Everyone just looks good on Polaroid, too. It’s just a very flattering film to be shooting on. And people get so excited when it’s tangible. It feels like this very honest form of art, because it’s not this big, digital thing that you did in a studio with Photoshop and CGI and post-production—there’s none of that. No frills, no editing, no color correction. It’s not staged. That’s as close as you can get to honest documentation.
Did you shoot much in Polaroid back in the day?
Vivien: Not me specifically, because I was always working with amazing photographers and I sort of never bothered myself, because there were always mates documenting. Among them is my very close friend Jeannette Lee, formerly of Public Image Ltd, and now of Rough Trade Records. And she put out a book—which does actually feature yours truly, along with Johnny Rotten and everybody else—of her Polaroids. And the color often came out quite oversaturated—in a good way. You will find a sort of graphic intensity with those early Polaroid photos.
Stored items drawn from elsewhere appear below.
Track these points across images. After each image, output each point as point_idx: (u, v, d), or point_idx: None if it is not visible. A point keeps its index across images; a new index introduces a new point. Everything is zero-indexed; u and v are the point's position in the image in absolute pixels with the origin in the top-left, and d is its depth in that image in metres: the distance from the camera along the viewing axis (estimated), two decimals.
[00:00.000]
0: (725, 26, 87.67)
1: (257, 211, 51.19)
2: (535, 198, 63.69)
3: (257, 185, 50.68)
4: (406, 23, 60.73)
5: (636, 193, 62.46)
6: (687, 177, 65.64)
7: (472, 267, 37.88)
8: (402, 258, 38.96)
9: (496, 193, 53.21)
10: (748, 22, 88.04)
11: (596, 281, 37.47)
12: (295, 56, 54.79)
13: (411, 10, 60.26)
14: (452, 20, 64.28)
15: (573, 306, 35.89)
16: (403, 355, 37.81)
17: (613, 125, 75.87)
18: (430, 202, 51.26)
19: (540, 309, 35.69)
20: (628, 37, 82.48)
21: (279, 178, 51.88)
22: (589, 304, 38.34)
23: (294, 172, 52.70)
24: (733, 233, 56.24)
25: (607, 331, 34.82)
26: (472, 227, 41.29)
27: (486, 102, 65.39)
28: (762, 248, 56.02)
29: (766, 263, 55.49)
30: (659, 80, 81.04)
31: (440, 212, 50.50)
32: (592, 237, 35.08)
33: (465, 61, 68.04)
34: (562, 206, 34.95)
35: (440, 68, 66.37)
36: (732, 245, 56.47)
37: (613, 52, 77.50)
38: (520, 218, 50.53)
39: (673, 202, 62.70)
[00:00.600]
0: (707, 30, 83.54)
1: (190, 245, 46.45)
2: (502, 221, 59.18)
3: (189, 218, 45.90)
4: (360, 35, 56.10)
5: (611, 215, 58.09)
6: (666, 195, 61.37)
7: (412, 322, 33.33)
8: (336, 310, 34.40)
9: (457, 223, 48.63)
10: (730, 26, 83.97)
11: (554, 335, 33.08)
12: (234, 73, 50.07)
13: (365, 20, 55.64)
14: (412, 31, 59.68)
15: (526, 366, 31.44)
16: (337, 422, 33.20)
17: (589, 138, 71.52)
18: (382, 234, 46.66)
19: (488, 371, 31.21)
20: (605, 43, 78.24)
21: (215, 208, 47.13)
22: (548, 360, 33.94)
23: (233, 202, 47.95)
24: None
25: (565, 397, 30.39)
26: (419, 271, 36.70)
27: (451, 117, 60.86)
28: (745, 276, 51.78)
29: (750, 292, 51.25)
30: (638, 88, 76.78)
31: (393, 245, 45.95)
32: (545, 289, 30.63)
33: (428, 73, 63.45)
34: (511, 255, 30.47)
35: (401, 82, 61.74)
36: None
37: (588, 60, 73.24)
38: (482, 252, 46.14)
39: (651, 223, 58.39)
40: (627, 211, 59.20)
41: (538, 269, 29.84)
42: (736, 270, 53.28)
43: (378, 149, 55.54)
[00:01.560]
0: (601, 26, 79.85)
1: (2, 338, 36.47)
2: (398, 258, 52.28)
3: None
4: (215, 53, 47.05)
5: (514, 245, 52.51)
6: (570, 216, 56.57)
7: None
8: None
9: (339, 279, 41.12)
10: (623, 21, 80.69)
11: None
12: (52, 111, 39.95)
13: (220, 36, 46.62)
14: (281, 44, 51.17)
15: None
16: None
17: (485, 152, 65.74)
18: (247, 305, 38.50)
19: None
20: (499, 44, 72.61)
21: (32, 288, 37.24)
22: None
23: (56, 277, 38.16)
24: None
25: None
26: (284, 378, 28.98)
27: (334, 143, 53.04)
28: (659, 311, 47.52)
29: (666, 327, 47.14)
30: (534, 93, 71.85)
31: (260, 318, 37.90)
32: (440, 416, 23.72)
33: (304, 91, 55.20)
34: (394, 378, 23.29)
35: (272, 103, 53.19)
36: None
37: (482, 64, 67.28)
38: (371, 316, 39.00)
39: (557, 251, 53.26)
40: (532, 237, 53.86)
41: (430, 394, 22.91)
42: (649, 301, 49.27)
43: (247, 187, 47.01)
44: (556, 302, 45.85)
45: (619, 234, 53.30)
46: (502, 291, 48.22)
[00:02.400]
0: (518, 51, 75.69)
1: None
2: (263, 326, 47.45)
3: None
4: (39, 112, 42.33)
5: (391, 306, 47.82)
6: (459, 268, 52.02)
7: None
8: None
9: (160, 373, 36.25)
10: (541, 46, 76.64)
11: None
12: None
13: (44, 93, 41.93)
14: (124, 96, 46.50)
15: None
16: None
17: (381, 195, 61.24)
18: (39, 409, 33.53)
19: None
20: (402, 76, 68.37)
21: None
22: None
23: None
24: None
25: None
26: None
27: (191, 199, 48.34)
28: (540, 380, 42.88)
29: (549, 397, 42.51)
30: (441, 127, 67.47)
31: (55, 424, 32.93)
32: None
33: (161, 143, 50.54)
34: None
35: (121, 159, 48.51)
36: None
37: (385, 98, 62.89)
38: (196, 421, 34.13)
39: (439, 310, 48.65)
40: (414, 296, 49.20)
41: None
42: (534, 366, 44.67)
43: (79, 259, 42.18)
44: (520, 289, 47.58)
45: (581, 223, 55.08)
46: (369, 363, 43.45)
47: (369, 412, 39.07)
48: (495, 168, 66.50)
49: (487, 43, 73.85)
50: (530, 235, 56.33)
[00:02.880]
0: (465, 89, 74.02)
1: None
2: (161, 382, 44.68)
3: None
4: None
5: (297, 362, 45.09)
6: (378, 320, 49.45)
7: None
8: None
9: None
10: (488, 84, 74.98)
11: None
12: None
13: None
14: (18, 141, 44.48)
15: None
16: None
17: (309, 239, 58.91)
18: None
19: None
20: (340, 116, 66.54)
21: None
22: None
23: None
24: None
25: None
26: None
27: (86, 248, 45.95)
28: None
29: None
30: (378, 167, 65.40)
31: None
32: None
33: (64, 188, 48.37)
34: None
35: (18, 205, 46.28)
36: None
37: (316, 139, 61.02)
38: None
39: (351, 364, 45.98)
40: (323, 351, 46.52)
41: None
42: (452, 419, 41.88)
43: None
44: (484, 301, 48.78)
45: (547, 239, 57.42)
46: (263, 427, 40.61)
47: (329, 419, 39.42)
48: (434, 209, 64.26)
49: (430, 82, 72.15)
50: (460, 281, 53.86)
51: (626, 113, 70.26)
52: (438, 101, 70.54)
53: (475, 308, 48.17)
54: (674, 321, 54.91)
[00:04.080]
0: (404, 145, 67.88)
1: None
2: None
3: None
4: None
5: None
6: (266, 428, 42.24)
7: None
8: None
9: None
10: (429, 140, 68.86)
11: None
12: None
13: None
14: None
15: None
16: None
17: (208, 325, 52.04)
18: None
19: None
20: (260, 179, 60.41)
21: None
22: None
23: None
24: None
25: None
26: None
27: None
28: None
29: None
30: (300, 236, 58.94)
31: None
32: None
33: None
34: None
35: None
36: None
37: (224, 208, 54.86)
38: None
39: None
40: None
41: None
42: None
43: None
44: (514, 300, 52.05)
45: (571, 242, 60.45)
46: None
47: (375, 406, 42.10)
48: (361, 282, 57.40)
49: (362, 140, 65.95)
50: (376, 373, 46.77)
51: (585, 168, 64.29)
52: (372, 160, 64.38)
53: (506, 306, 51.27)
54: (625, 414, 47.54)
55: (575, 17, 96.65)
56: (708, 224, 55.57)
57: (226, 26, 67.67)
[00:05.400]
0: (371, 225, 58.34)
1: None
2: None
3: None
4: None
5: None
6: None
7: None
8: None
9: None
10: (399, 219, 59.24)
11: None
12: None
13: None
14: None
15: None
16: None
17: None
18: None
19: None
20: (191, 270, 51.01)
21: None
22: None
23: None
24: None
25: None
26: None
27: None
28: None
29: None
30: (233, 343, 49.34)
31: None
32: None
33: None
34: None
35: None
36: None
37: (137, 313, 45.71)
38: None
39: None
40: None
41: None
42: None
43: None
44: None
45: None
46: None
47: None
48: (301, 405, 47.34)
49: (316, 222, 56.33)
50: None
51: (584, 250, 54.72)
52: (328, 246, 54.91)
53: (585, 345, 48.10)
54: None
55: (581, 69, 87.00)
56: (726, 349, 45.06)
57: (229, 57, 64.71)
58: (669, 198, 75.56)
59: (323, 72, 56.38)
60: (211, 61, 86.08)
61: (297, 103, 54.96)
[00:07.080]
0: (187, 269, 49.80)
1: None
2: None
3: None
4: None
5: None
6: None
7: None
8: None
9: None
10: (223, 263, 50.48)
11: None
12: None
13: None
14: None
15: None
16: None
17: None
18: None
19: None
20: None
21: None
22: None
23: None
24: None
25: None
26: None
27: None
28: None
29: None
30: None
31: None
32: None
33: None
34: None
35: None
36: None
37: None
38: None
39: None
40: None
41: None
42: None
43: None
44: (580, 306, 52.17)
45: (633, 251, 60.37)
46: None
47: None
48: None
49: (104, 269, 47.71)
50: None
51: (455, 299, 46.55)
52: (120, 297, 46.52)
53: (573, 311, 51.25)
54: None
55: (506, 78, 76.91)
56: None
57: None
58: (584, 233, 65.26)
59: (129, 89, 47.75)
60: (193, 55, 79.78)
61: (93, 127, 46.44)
CJ: It’s the graphic intensity, but everything also has such a dreamlike quality, where it’s soft and hazy, and the highlights are a little blown out. It feels kind of glamorous to me. A Polaroid photo just makes anyone look like a movie star. Bowie encouraged younger artists to push these boundaries of their own individuality to express themselves in ways that far surpass their music.
Vivien: If he was on a shoot or something, instead of just retiring to his caravan or whatever, he would always make a point of talking to the kids on the set. ‘Where are you hanging out? Is there a new club? Let’s go together.’ That endless receptivity as an artist, and being open and listening and wanting to follow things is the way to keep being relevant, I think. Because you hear some people talk about, How do I stay relevant? That is the challenge if you’re committed to a whole life in whatever branch of art. Bowie shows us the key: Keep your ears open, don’t close your mind down, be honest.
“It feels kind of glamorous to me. A Polaroid photo just makes anyone look like a movie star.”
CJ: He never settled. He seems like the kind of person where nothing was ever enough for him. He always wanted to keep those doors open, like you said, and let the influences come to him from different types of people in different environments. He wasn’t just creating something new for the sake of doing something different; he was creating something new because it was relevant to this reflection of the world around him, and how things were changing in his actual life.
Vivien: And he took his people with him, didn’t he? He opened my eyes to all the possibilities. That just gave me the courage to explore. It doesn’t need to be eternal youth; it needs to be eternal creativity, eternal exploration.